**EXTRACTED MATERIAL**
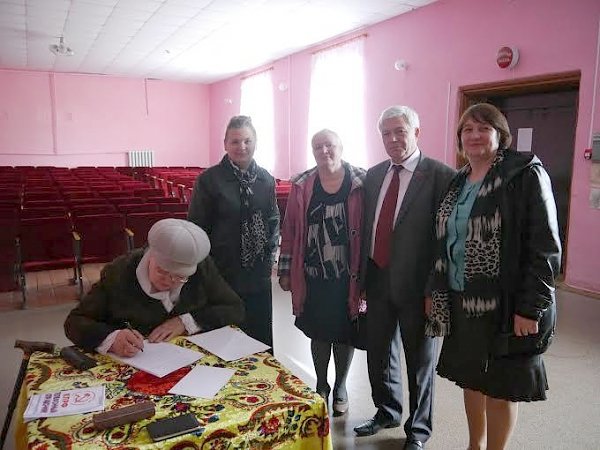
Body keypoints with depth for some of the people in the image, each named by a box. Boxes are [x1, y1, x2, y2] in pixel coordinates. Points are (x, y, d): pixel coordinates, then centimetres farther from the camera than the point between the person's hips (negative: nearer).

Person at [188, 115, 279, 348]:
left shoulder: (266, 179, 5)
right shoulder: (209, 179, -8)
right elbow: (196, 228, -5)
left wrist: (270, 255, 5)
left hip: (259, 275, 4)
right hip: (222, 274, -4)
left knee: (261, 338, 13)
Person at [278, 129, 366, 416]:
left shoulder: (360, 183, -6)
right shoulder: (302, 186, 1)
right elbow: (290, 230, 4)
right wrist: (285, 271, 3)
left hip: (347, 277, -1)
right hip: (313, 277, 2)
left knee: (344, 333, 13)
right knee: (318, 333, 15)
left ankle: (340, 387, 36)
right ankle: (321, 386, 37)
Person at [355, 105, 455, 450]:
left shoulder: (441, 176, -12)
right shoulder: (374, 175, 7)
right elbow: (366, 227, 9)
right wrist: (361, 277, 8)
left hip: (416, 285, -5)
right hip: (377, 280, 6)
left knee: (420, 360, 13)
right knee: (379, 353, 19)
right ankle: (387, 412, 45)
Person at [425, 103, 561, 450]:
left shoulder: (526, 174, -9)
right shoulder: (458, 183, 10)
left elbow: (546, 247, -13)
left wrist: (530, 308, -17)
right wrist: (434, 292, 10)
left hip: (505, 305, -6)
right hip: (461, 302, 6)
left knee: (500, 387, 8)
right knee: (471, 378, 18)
---
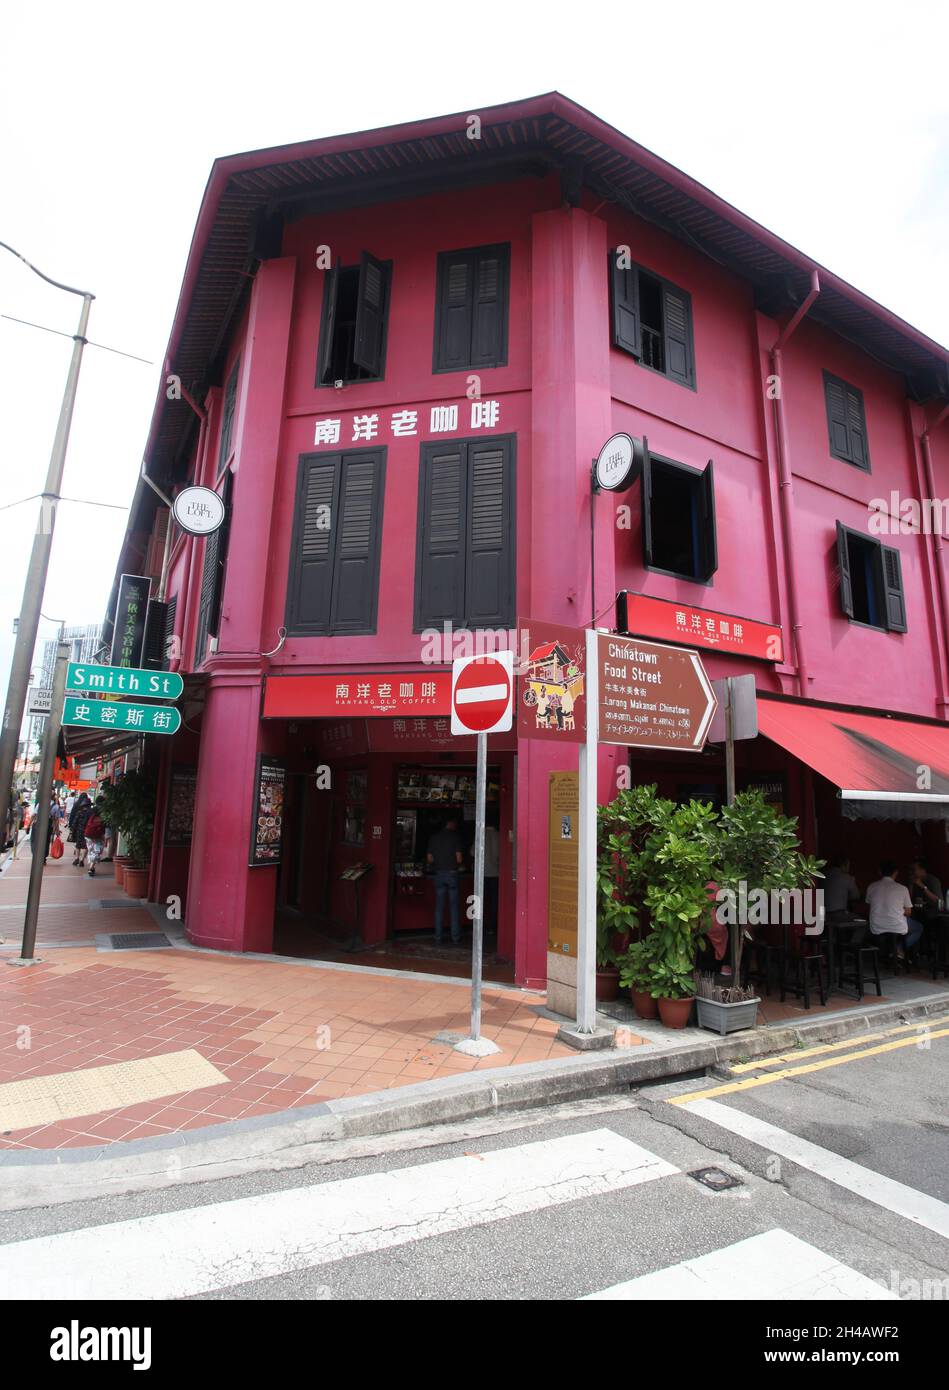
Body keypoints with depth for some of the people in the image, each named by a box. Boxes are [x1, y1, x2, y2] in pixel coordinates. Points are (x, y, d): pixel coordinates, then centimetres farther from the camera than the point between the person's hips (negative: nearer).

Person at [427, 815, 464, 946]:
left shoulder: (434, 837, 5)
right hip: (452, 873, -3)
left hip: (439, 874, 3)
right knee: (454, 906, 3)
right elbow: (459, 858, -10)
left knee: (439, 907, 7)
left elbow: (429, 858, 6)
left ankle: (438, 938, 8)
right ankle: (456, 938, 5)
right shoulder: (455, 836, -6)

**TASK DIRECTIONS**
Render the part of the listing that opens with the line containing "left knee: (420, 360, 13)" and closes with the line containing "left hip: (505, 305, -6)" as a numbered list, leaving out any blank lines.

**ANSWER TO THIS TASK**
1. left knee: (420, 360, 13)
2. right knee: (379, 353, 19)
3. right ankle: (387, 412, 45)
4. Person at [425, 103, 561, 450]:
5. left shoulder: (526, 174, -9)
6. right shoulder: (458, 183, 10)
7. left elbow: (546, 247, -13)
8. left wrist: (530, 308, -17)
9. right wrist: (434, 292, 10)
10. left hip: (505, 305, -6)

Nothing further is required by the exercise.